How ceiling design can transform a room
When, as a society, did we let our ceilings get so ugly? Matthew Hague makes the case for why the space over our heads deserves more attention
One of the joys of touring an old, premodern pile isn't just looking around at the stately furniture and beautiful wall coverings, but looking up at the fine materials, intricate murals and meticulous detailing that crown each space. Buckingham Palace, say, would look completely bald if not for the gilded, soaring finery that sings overhead in every area.
This is true not only for the kind of regal, ceremonial manses you need to buy a tour pass to enter, but for much more modest abodes as well. Mass-produced pressed tin, for example, was an affordable option to cap a kitchen with pretty, repeating patterns a century ago. Now, any remnants of the stuff are a joy to come across, even in the simplest home.
These days, many of us live with popcorn ceilings, a euphemism if there ever was one. What it actually looks like, in truer if harsher terms, is semi-digested cottage cheese, spewed up – way up – all over the top of a room. It was invented as a lazy way to hide any cracks in the drywall, and looks exactly that – lazy. Flat white plaster is better, but mainly in the way that a simple crew cut is better than a mullet.
When, as a society, did we let our ceilings get so ugly?

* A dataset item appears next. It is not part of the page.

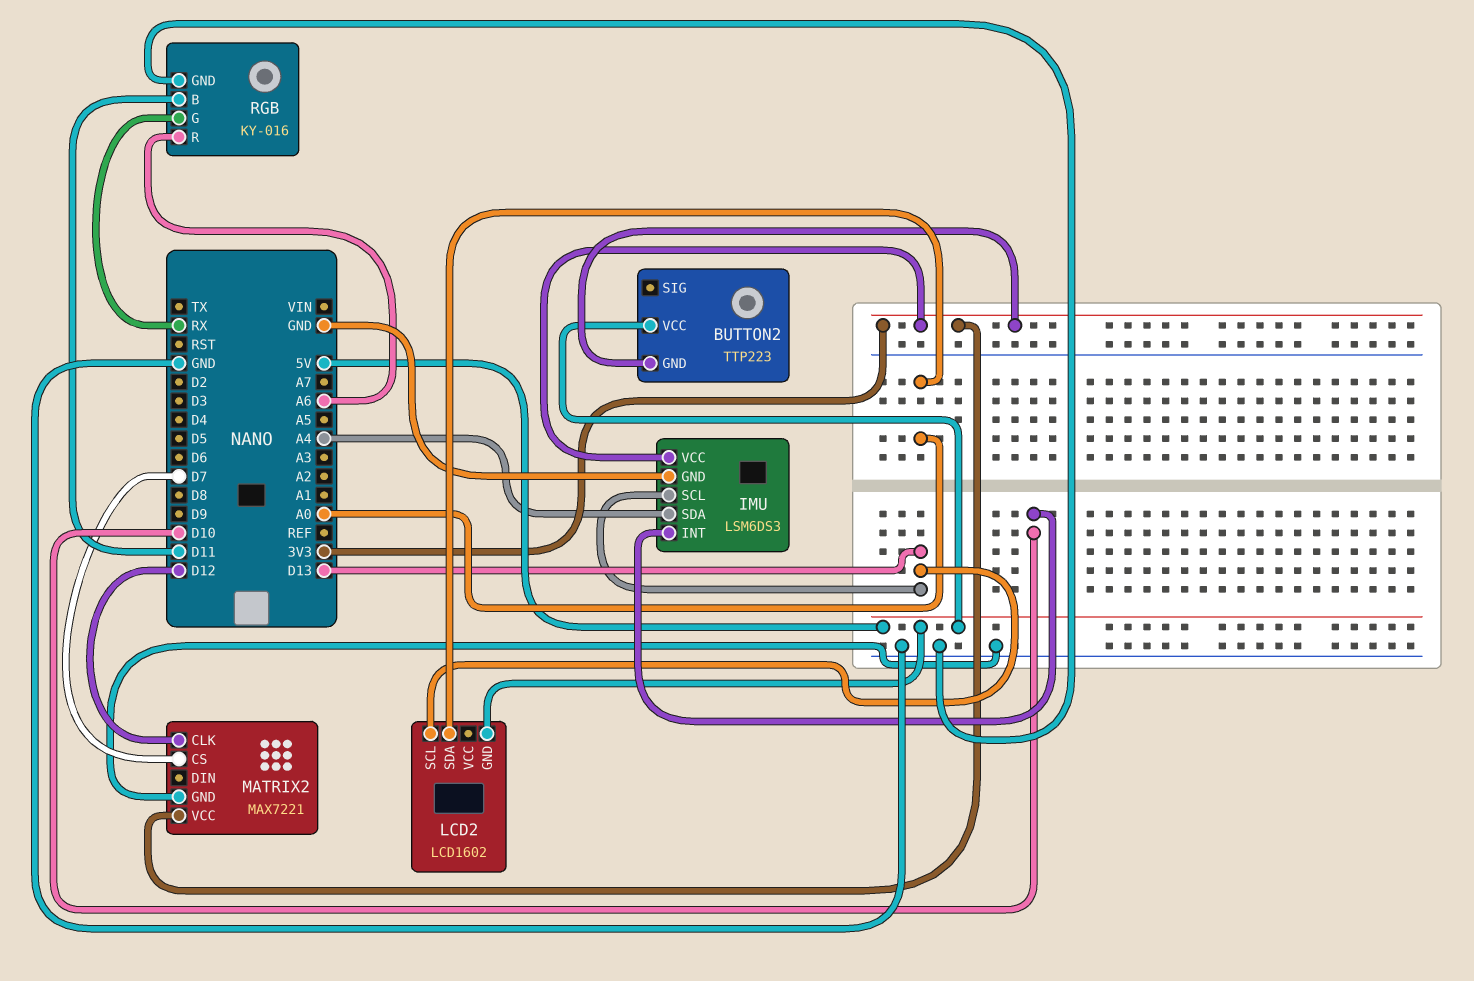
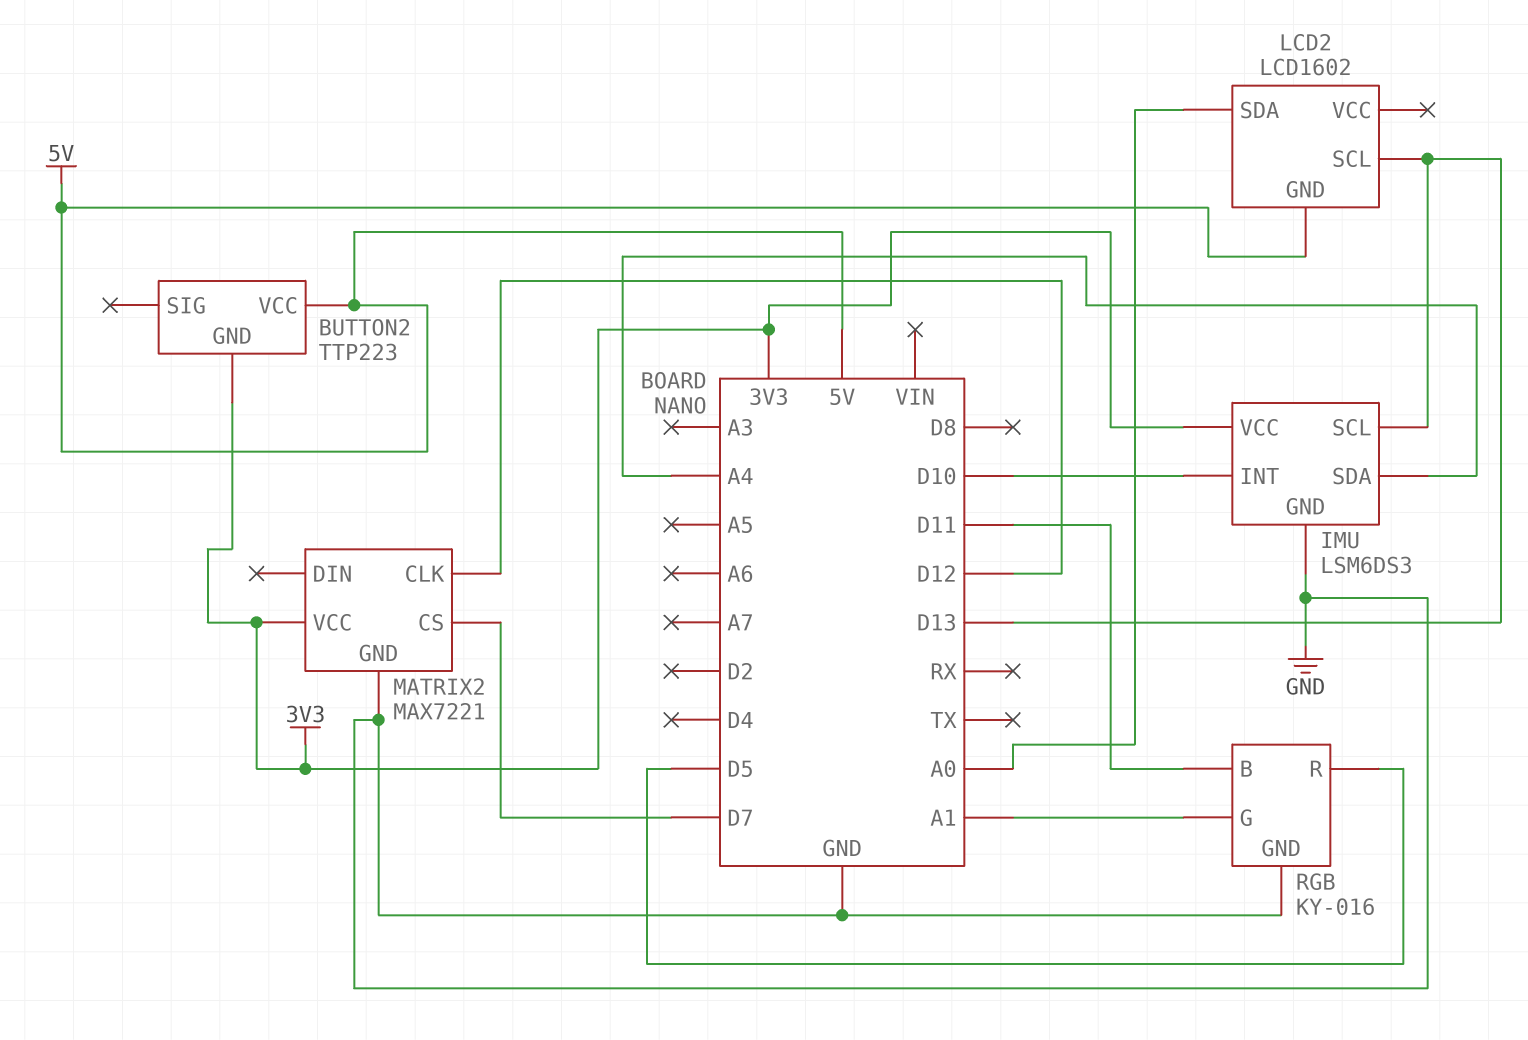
RGB pin G: RX -> A1
RGB pin R: A6 -> D5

To be sure, a living room doesn't need the ceiling of the Sistine Chapel to look smart. It can be simple, understated and contemporary while avoiding the common default options of truly ugly or merely inoffensive. And turning an eye to this currently ignored canvas can have many wonderful impacts on the quality of a space. It can create tantalizing textures, or make a room feel warmer, cozier or more dramatic.
Yes, these days, beautiful ceilings might be a lost art. But there is hope. Here, five standout examples that show a better way forward.
A place to hibernate
For the master suite of a midtown Toronto house, architect Meg Graham, co-founder of architecture studio superkül, wanted to create a cottage-like escape – somewhere to get away from the hustle and bustle of city life. The wall-to-wall windows help, making the space feel like it's in the country by framing a canopy of nearby trees. But to truly heighten the effect, she wrapped the room, including the ceiling, in warm white oak, creating an enveloping place to hibernate that would have been ruined with a standard white lid. "How better to marry a room in the trees with the trees themselves?" Graham observes. "The oak ceiling truly enhances the connection between the architecture and its environment."
Simple, white drywall ceilings aren't all dull. When pinched, folded or meeting at interesting angles, they can add surprising drama to a room. It's like the difference between a flat sheet of paper and a clever work of origami. For a Toronto home, Merike Bauer, co-founder of architecture studio Reigo & Bauer, "changed the pitch and orientation of the ceiling planes," she says. The folds are instrumental in "animating the space through the effects of light and shadow."
Most homes don't come with maps or manuals that explain how best to enjoy the place. Sometimes, though, the architecture – and specifically the ceiling – can help orient a visitor, and guide their experience. At the British Columbia home of philanthropists Eric Peterson and Christina Munck, Vancouver architecture firm Patkau used the ceiling to point the way, literally. In the living room, clean-lined, repeating slats of wood draw the eye to nearby Vancouver Island. The dark tone of the surface contrasts and emphasizes the bright, sunny outdoors.
One of the nice things about old Victorian houses is the amount of texture, both inside and out. Rough bricks, plaster mouldings, silk wallpapers all came together to create a tantalizing patchwork. While keeping a contemporary aesthetic in mind, Toronto architecture studio Batay-Csorba wanted to introduce a similar variation of surfaces into an otherwise clean-lined abode. The ceiling exemplifies the approach. "We created texture by exposing the joists and increasing the number of blocking members between them," says one of the studio's partners, Jodi Batay-Csorba. "Together, with the brise soleil on the front façade, it creates a fully immersive, atmospheric experience."
Although ceilings tend to be opaque, they can help illuminate a space. For a cottage in Ontario's Haliburton region, architecture firm Shim-Sutcliffe paired a row of clerestory windows next to a gently sloping roof line. "We believe ceilings make an important contribution to the experience of a home," the studio's co-founder Brigitte Shim says. "Here, wonderful south light from the large clerestory windows washes across the wooden trusses and the wooden ceiling plane, bringing warmth to the main family gathering space."